We need to be very clear about the distinction between the image of the Kingdom that Jesus left to us, and the ways in which that vision has been lived out through the centuries. It was Paul who said that we, the people of God and the disciples of Christ, carry the gospel message in clay pots, which tend to be leaky and are easily broken. We must get used to the notion that God can – and does – speak to us through quite unexpected agents. Some of the greatest saints had serious weaknesses; in fact, many of them became saints because of their weaknesses. Consider for example 2 Corinthians 12:7-10, where the Apostle gives thanks to God for working through his weaknesses, rather than freeing him from them.

It is important, as Jesus reminds us, that we try to grasp the essence of what Jesus left us, his vision of the Kingdom. It is virtually impossible for any of us to hear the message without filtering it through our own personal history, and our individual idiosyncrasies. As a preacher, I learned long ago that when I am speaking to a congregation of 100 people, they hear 100 different messages. It took a bit longer to discover that if I am speaking to two people – a parent and a teenager, for instance – the two of them tend to hear what they want to hear. What is important is that each of us tries to hear what God is saying, and not block our ears to things we do not want to hear. [By the way, that applies to the preacher as well as to the congregation!]
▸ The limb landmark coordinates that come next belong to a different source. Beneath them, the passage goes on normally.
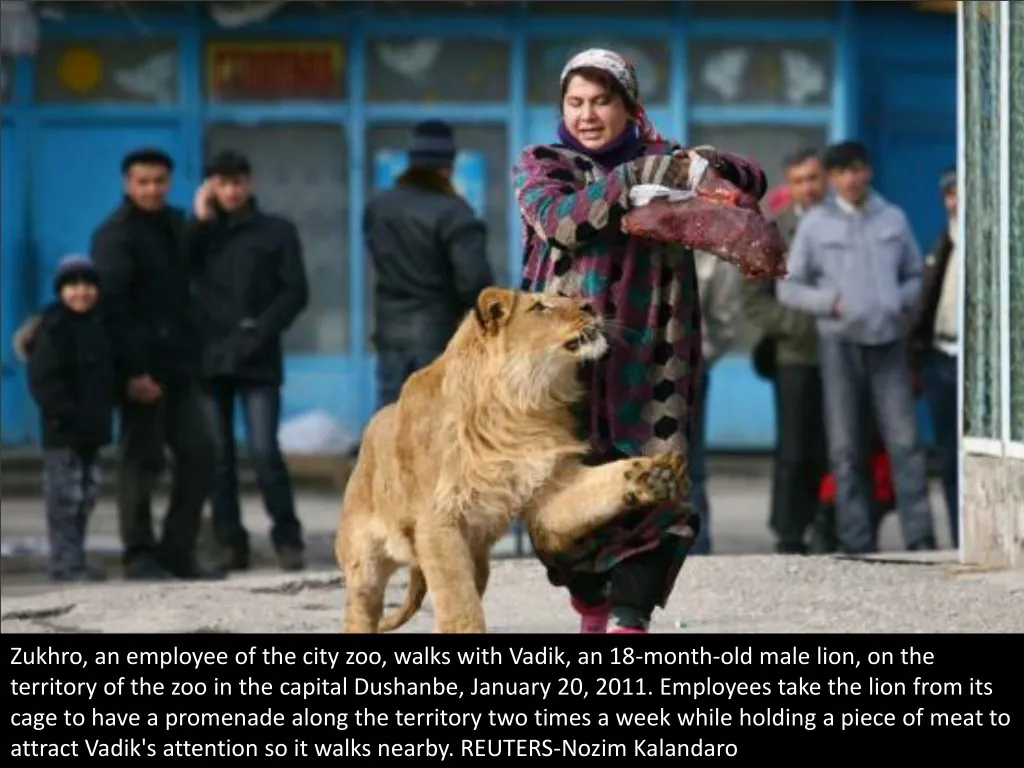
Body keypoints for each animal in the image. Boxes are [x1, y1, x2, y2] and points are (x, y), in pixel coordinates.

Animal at [335, 286, 688, 634]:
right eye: (540, 307)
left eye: (564, 296)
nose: (591, 304)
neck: (521, 405)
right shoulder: (437, 523)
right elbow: (460, 608)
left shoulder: (549, 487)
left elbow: (598, 488)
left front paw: (654, 476)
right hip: (364, 564)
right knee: (360, 610)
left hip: (477, 563)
Today’s gospel is well summarized in the last phrase, “Wisdom is vindicated by her works.” Jesus is the embodiment of God’s Wisdom. He needs no justification beyond the evidence of his life, show in all that he did and said, and in particular with the ultimate manifestation of loving obedience to the Father’s will, loving sacrifice for the sake of his brothers and sisters, shown on the Cross of Calvary. The same commitment – but not necessarily the same consequence – can and ought to be made by each of us.